Bij de stad Genève verlaat de Rhône weer het meer en bereikt bij Avully de grens met Frankrijk. De rivier vormt nog kortstondig de grens tussen beide landen voordat het definitief in Frankrijk stroomt. Tussen Genève en Lyon maakt de Rhône een grote slinger rond de gebergtes van de Jura, de rivier voert hier deels door diepe canyons. Op dit traject liggen de eerste grotere stuwdammen. Voor Lyon bereikt men het lager gelegen land, in Lyon stroomt de rivier op circa 160 meter boven zeeniveau. In Lyon mondt de rivier de Saône in de Rhône uit. De Saône is de grootste zijrivier.
Vanaf Lyon stroomt de rivier zuidwaarts en vormt hier het grote Rhônedal. De rivier is hier op grote schaal ingedamd met stuwen en heeft veel sluizen. Ook zijn er veel laterale kanalen. Aan de rivier staan meerdere kerncentrales. De rivier vormt hier veelal de departementsgrens, met op een groot deel Ardèche naar het westen en Drôme naar het oosten. Bij Vienne voert de rivier door een vernauwing van de vallei, zuidelijker is de vallei veelal wat breder, met vooral naar het westen de heuvels die onderdeel van het Centraal Massief zijn. Naar het oosten liggen de wat hogere bergen op grotere afstand.
De rivier stroomt door de stad Valence, wat vaak gezien wordt als de toegangspoort naar de 'Midi', het zuiden van Frankrijk. Het landschap krijgt hierna ook een meer Mediterraans karakter. Vlak voor Valence mondt de Isère in de Rhône uit. Zuidelijk van Valence liggen er veel dorpen, maar geen grotere plaatsen aan de rivier tot aan Avignon. Plaatsen als Montélimar en Orange liggen wat verder van de Rhône af. Bij Loriol mondt de rivier de Drôme uit en bij Pont-Saint-Esprit de rivier de Ardèche. Dit zijn echter relatief kleine zijrivieren.

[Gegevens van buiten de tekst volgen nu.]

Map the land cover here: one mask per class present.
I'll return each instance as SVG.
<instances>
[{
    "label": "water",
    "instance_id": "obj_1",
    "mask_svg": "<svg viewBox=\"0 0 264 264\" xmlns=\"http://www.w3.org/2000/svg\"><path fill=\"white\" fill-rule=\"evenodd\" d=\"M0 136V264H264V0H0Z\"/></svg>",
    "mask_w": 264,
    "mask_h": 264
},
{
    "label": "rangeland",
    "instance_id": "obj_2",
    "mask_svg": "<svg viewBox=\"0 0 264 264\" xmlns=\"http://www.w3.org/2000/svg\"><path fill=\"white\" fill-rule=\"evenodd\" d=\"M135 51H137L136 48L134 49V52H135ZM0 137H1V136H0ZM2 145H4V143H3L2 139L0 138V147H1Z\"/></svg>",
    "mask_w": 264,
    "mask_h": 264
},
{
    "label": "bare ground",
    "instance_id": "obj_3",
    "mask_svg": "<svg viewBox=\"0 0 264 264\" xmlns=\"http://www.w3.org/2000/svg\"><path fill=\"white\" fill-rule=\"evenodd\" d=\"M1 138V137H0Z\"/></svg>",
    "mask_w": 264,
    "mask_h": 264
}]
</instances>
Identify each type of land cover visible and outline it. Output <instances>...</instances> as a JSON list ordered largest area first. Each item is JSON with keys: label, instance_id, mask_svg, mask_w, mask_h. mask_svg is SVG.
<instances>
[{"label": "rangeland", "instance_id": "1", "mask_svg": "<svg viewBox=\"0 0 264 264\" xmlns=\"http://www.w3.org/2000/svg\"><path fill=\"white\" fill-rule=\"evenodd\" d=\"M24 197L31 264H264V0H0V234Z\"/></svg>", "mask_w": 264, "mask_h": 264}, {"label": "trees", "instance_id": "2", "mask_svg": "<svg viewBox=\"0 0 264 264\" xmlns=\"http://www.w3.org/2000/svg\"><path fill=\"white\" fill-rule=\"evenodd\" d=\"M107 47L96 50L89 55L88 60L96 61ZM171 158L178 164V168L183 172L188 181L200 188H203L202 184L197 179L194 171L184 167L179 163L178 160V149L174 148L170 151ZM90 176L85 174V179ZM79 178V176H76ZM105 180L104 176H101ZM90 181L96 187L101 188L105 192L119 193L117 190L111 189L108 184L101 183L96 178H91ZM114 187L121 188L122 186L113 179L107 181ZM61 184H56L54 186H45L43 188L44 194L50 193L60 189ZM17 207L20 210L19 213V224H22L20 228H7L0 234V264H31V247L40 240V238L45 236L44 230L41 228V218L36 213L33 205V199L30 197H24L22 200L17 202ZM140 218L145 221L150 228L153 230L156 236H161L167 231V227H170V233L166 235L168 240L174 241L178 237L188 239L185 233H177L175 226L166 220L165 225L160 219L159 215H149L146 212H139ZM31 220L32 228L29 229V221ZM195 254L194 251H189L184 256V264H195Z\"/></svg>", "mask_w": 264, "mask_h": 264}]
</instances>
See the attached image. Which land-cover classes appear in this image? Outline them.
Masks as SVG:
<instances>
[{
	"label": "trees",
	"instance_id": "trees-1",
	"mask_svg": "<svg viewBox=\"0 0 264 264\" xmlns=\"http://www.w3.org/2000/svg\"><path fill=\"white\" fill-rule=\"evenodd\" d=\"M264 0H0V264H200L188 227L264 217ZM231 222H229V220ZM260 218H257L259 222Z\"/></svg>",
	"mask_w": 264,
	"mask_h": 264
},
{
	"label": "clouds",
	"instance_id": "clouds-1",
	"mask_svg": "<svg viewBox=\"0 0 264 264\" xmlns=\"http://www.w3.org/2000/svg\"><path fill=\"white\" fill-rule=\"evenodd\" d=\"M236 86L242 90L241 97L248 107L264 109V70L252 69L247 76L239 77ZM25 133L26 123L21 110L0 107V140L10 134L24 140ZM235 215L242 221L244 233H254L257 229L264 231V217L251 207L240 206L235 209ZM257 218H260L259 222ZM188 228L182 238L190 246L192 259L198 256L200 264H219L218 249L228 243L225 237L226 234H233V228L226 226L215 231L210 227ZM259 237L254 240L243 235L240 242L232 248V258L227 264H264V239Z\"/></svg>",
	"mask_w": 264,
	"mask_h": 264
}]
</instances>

Wat groter is de rivier de Durance die aan de zuidkant van Avignon in de Rhône uitmondt.
Zuidelijk van Avignon ligt de monding van de Rhône in de Middelandse Zee, de rivier vertakt zich hier en vormt een grote en veelal vlakke rivierdelta. De voornaamste plaats aan dit deel van de rivier is Arles. Het natuurgebied de Camargue is bekend vanwege de vele exotische vogels. Bij Arles splitst de Rhône zich in een westelijke en oostelijke tak, waarbij de oostelijke tak het grootste is en vlak bij Port-Saint-Louis-du-Rhône de Middellandse Zee instroomt.
Debiet
Het gemiddeld debiet van de Rhône bedraagt 1700 m³/s, dat is meer dan de Loire en Seine gecombineerd. Het is daarmee de Franse rivier met het grootste debiet. Het is na de Nijl de grootste rivier die in de Middellandse Zee uitmondt. Een groot deel van de waterafvoer van het noordelijk deel is constant en het hele jaar door voldoende. Het debiet van de zuidelijke zijrivieren is in de zomer echter gering, de Drôme, Ardèche en Durance vallen in de zomer bijna droog. De Isère heeft een wat meer stabiele waterafvoer in de zomer en herfst. De Saône is een regenrivier die het hele jaar door voldoende water levert.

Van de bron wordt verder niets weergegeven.